» CONSIGNE
D'après le passage fourni, quel montant de pots-de-vin Alstom Network UK était-il accusé d'avoir versé à Construction et Gestion Nevco ?

» PASSAGE FOURNI
◇ ◇ ◇ ◇
Alstom Grande-Bretagne condamné à verser une amende de 17,5 millions d’euros pour corruption en Tunisie – JeuneAfrique.com




La filiale britannique d’Alstom devra verser une amende de 15 millions de livres (17,5 millions d’euros) pour des faits de corruption en Tunisie remontant à la dictature de Ben Ali.


La filiale britannique d’Alstom devra verser une amende de 15 millions de livres (17,5 millions d’euros) pour des faits de corruption en Tunisie remontant à la dictature de Ben Ali.

L’annonce a été faite lundi 25 novembre par le Serious Fraud Office (SFO), l’agence gouvernementale britannique chargée de la lutte contre la fraude et la corruption, qui avait prononcé la condamnation en avril 2018.

Alstom Network UK était accusé d’avoir versé 2,4 millions d’euros de pots de vin à une société écran, Construction et Gestion Nevco, entre 2003 et 2006, pour obtenir un contrat de 79,9 millions d’euros concernant la fourniture de rames de métro à la Transtu, la société des transports de Tunis.

31,5 millions d’euros d’amende en 2011 pour la filiale suisse d’Alstom

Construction et Gestion Nevco appartenait alors au beau-frère du président Ben Ali, Belhassen Trabelsi, aujourd’hui placé sous contrôle judiciaire en France et sous le coup d’une demande d’extradition de la Tunisie pour son implication dans différentes affaires de corruption.
◇ ◇ ◇ ◇
» DONNÉES ENREGISTRÉES
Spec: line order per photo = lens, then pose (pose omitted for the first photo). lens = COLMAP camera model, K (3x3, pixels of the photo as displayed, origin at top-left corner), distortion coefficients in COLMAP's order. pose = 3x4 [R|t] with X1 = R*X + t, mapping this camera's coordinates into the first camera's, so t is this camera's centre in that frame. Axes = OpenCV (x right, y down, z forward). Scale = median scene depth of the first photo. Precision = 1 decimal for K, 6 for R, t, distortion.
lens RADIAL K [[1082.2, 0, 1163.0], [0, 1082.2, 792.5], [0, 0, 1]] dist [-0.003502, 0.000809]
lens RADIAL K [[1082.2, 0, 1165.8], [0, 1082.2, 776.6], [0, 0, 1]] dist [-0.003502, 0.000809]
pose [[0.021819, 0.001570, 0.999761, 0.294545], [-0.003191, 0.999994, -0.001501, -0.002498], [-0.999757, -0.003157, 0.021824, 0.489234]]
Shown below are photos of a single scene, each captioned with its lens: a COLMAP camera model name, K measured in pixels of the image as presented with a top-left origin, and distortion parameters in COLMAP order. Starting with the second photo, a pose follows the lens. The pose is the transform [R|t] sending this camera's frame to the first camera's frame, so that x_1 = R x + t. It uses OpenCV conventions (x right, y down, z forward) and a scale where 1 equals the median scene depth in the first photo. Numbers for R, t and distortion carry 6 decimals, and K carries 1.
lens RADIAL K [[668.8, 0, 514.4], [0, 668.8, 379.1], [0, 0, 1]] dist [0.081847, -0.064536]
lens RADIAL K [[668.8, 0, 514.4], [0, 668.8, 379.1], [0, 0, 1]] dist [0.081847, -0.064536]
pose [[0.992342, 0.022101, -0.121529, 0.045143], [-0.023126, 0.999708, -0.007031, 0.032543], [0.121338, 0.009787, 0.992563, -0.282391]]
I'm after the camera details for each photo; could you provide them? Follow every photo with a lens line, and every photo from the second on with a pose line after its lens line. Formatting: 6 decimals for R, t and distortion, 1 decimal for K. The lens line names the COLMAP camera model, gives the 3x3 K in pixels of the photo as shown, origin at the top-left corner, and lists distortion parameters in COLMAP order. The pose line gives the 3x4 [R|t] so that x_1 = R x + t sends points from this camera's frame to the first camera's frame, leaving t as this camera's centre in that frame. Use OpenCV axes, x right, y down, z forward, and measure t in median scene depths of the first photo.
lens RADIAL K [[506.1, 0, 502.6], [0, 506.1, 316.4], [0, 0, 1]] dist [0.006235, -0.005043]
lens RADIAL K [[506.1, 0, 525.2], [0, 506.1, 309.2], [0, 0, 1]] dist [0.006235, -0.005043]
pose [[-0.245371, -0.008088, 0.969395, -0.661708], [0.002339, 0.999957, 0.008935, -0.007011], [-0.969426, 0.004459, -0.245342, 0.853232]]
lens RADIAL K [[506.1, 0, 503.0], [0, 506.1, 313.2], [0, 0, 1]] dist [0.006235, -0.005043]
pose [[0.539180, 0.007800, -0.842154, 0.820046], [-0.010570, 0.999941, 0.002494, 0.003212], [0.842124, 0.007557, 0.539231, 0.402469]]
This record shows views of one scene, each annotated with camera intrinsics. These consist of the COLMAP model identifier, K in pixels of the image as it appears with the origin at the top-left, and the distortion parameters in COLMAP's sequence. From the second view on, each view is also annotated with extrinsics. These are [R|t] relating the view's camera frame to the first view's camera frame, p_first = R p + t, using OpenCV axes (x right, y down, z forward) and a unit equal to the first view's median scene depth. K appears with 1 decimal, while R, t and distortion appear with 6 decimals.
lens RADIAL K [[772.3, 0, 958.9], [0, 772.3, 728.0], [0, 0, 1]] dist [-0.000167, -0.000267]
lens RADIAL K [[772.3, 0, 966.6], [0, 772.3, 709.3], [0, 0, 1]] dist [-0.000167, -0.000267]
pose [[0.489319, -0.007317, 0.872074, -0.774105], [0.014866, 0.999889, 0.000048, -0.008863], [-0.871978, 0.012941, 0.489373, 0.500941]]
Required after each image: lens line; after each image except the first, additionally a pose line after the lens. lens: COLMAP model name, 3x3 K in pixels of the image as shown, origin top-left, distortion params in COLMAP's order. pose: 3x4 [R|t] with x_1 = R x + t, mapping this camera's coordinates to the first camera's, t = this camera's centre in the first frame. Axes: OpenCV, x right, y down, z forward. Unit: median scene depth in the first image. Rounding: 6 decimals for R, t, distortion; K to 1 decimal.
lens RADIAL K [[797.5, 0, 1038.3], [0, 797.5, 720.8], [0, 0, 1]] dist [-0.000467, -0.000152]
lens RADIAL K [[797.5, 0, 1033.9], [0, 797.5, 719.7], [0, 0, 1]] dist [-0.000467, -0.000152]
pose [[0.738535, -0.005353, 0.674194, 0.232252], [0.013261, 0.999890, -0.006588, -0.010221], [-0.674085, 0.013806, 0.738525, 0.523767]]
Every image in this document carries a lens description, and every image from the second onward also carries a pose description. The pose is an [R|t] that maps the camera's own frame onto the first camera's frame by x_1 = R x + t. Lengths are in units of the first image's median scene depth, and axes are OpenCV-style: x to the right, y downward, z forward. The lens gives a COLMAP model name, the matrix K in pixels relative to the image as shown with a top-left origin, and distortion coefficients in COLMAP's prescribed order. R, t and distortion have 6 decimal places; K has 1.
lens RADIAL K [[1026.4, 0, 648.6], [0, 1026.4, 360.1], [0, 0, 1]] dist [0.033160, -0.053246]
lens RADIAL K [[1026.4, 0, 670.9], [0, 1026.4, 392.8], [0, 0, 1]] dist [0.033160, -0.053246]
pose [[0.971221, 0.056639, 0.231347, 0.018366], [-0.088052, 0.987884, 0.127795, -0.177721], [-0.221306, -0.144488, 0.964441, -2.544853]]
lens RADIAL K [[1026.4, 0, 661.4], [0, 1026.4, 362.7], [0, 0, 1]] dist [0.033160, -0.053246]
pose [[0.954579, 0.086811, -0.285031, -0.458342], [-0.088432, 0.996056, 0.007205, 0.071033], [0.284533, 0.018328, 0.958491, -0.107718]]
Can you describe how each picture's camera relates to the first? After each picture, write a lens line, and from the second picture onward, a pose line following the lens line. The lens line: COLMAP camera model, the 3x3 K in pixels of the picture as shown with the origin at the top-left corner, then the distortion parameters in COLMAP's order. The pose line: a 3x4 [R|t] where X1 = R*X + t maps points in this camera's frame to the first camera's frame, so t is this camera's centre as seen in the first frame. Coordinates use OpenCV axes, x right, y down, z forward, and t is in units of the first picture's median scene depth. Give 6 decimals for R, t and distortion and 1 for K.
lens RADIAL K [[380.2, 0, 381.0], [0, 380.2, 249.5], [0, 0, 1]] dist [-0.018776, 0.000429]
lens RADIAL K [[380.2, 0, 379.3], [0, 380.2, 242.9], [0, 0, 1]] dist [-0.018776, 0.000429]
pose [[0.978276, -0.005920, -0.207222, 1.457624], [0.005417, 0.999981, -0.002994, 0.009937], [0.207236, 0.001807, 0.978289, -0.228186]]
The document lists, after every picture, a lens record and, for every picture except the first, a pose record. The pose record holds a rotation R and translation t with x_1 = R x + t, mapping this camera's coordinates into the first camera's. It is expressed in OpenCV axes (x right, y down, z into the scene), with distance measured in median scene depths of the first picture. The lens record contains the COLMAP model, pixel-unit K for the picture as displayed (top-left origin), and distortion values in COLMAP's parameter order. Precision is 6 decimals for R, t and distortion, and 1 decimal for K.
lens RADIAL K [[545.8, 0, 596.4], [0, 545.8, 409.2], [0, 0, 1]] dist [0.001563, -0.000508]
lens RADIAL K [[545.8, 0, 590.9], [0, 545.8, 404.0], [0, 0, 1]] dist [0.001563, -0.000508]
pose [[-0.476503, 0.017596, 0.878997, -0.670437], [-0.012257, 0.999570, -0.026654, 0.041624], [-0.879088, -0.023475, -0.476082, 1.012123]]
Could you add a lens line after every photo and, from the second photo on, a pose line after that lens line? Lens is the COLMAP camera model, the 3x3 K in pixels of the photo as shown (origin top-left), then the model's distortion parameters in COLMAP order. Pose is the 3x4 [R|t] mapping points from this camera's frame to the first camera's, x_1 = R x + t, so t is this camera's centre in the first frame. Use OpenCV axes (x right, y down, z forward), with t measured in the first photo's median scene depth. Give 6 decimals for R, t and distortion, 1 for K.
◇ ◇ ◇ ◇
» RÉPONSE
2,4 millions d'euros, versés entre 2003 et 2006.